Ceci est d’autant plus vrai que les organismes chargés de cette protection sociale sont obligés de passer sous les fourches caudines de la financiarisation du social. Pour exemple : la déclaration de l’UNEDIC le 12 octobre 2010 : « l’UNEDIC se félicite de la confirmation de ses notes à long et court terme par les trois agences Ficht (AAA- F1+), Moody’s (AAA- P-1) et Standard and Poor’s (AAA-,A- 1+)… l’excellence de cette notation permettra à l’UNEDIC de mener à bien son programme de financement garantissant ainsi la continuité du service des allocations chômage. » Ainsi donc il s’agit ici d’être bon élève au yeux des agences de notation pour être en mesure d’emprunter à un taux moindre, tout en creusant la dette de 13 milliards d’euros sur l’année 2011…
- A accélérer la privatisation des services publics
En mettant en place les politiques d’austérité pour répondre aux critères de Maastricht, ce sont les services publics qui ne peuvent plus être assurés et parmi eux certaines des fonctions régaliennes de l’Etat. Ne parle-t-on pas aujourd’hui de confier les PV aux entreprises privées des autoroutes, et de remplacer certains agents de sécurité par des personnels d’officines particulières, … Ce qui répond bien aux volontés du patronat qui demande l’externalisation de services vers le privé, pour ne pas dire le mot de privatisation qui pourrait peut-être fâcher !
- A renforcer le modèle libéral européen
Ce qui est donc en cause dans cette vision de l’économie et du monde, c’est bien la fin des états –nations. Jusqu’à peu, les états battaient monnaie, et les décisions liées à la monnaie étaient des décisions politiques. Aujourd’hui l’autonomie de la Banque européenne et de la Banque de France interdisent aux élus de la nation d’avoir une prise sur ces décisions, ils doivent les subir, seul le marché commande.

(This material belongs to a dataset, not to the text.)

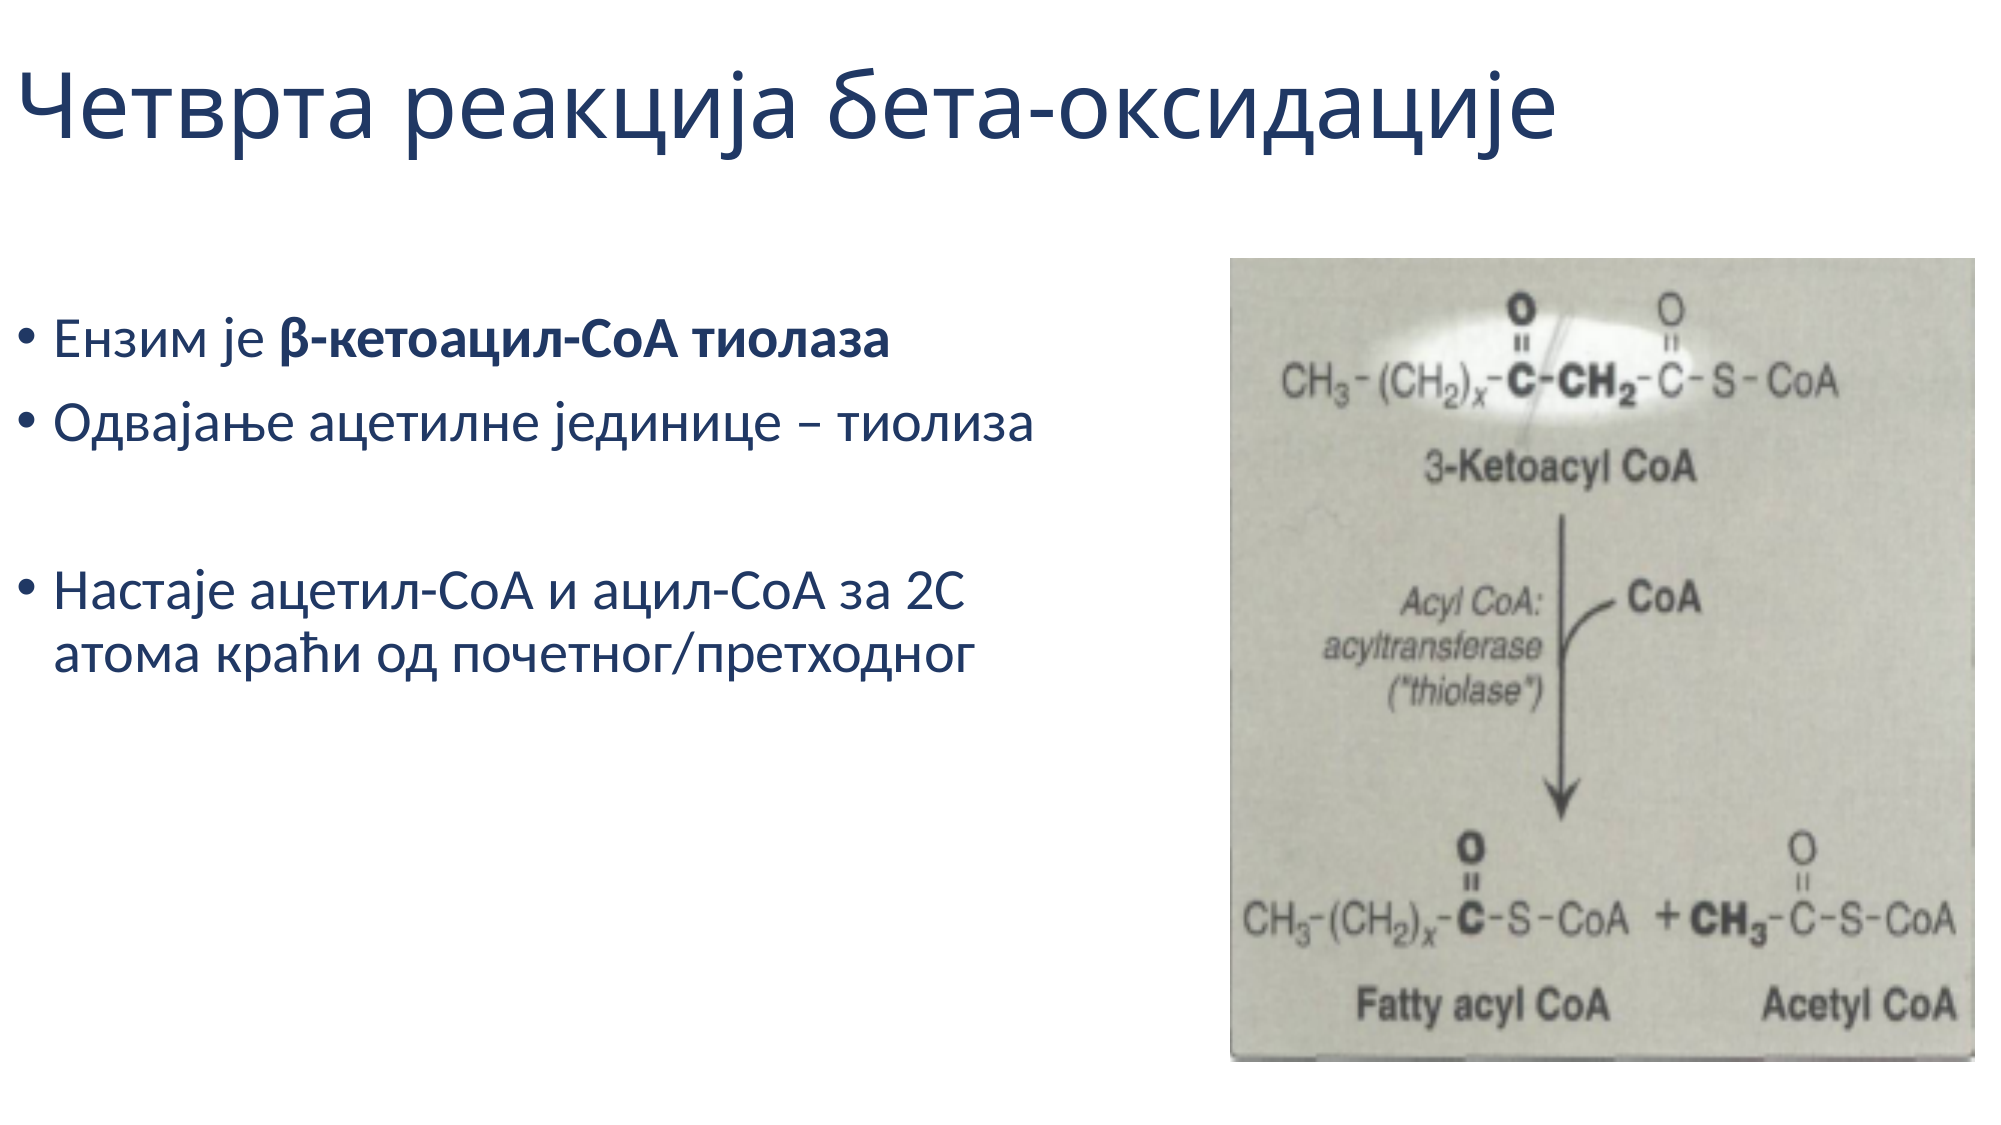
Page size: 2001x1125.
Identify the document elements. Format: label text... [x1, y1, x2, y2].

list Ензим је β-кетоацил-CoA тиолаза Одвајање ацетилне јединице – тиолиза Настаје ацетил-СоА и ацил-СоА за 2С атома краћи од почетног/претходног [1, 299, 1077, 1103]
title Четврта реакција бета-оксидације [0, 0, 1725, 218]
picture [1230, 258, 1975, 1062]
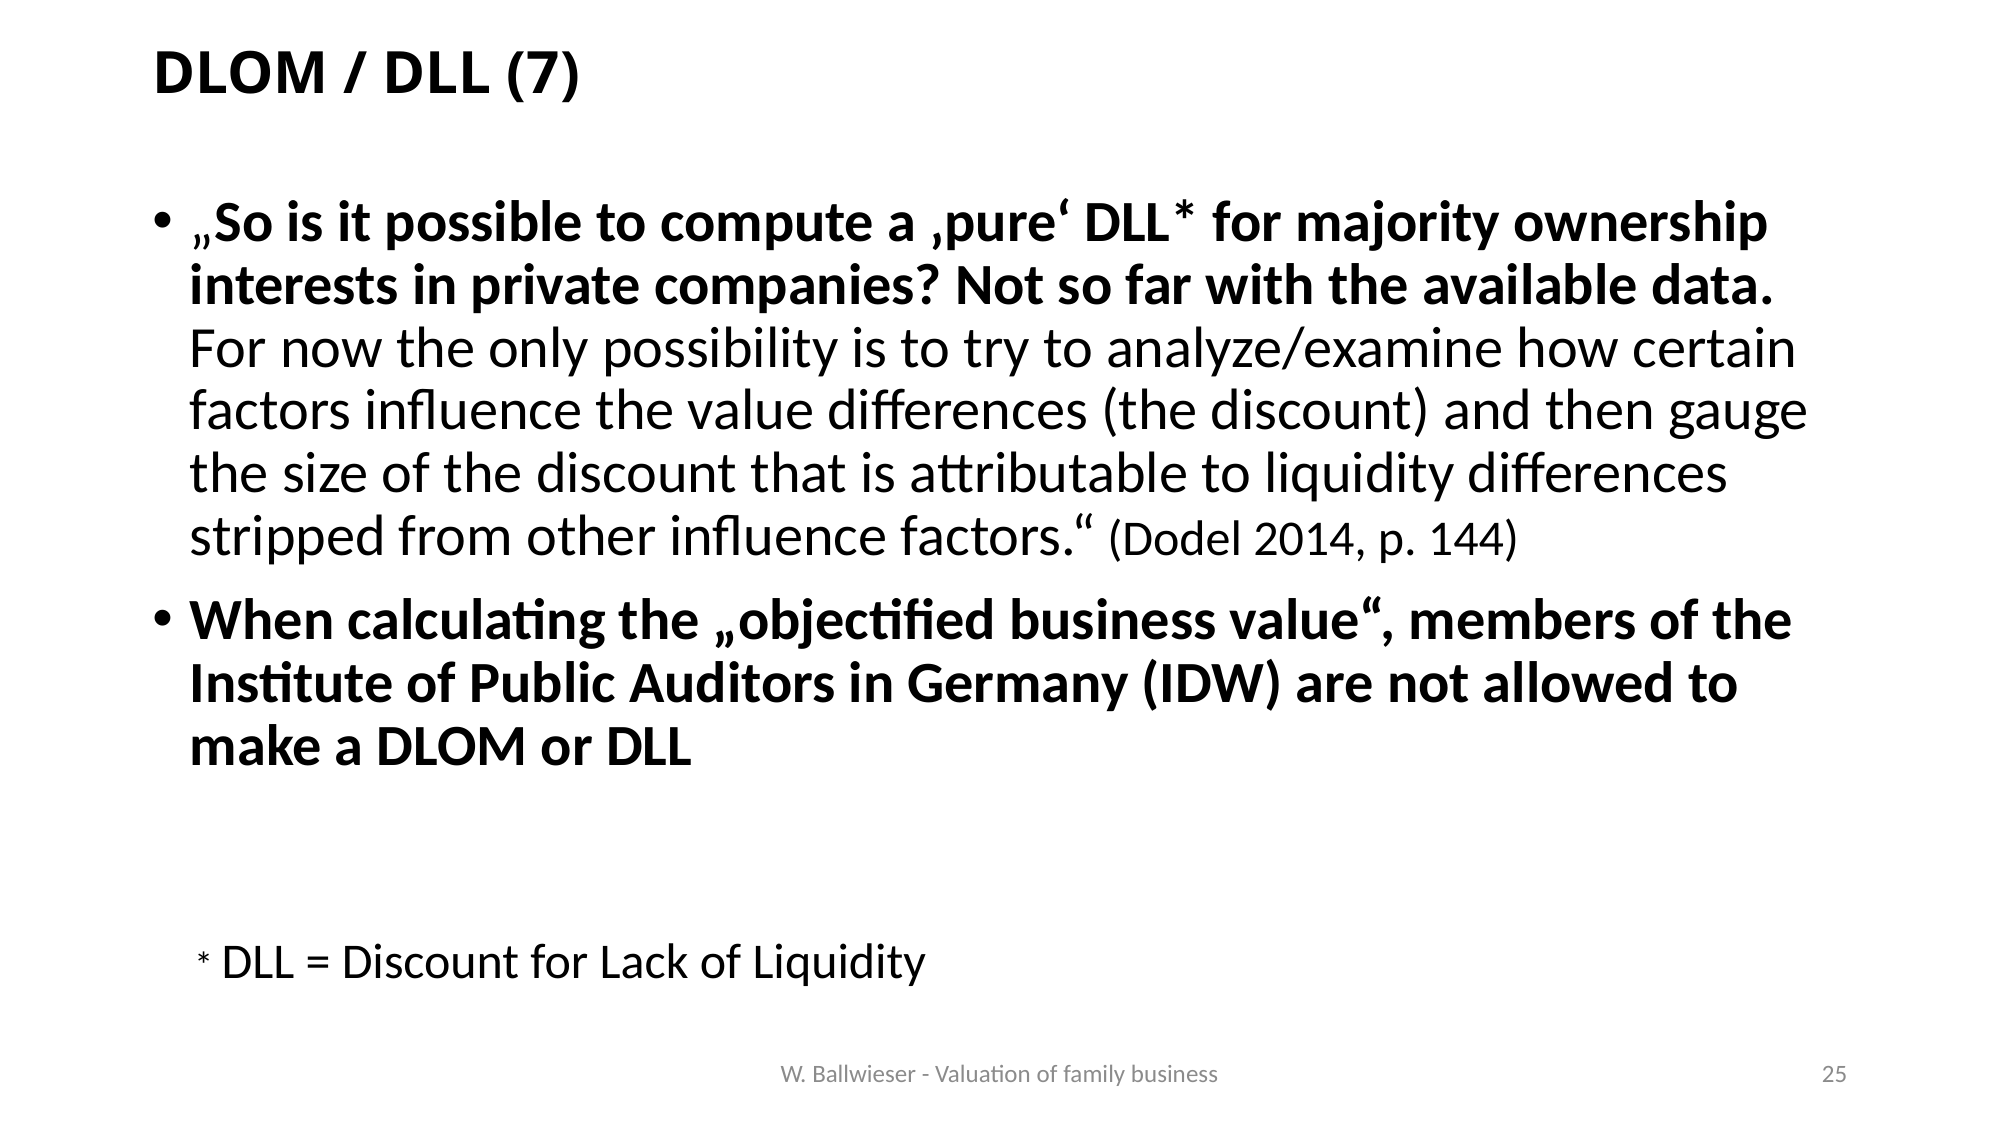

Les responsables politiques sont devenus de simples exécutants des décisions essentielles prises ailleurs en matière financière, mais aussi en matière économique et sociale. Ils feignent simplement d’en être les auteurs, alors qu’ils ne sont plus que les instruments des consortiums bancaires et des intérêts des grandes multinationales, ou de la vision libérale de l’Europe. Le vieux rêve de la disparition de l’Etat chers aux libéraux et aux trotskistes est en grande partie réalisé. Nous sommes loin du temps où De Gaulle affirmait : « la politique ne se fait pas à la corbeille ! ».
C’est bien cette impossibilité du politique à orienter les choix économiques qui aboutit à la montée des populismes dans nombre de pays européens.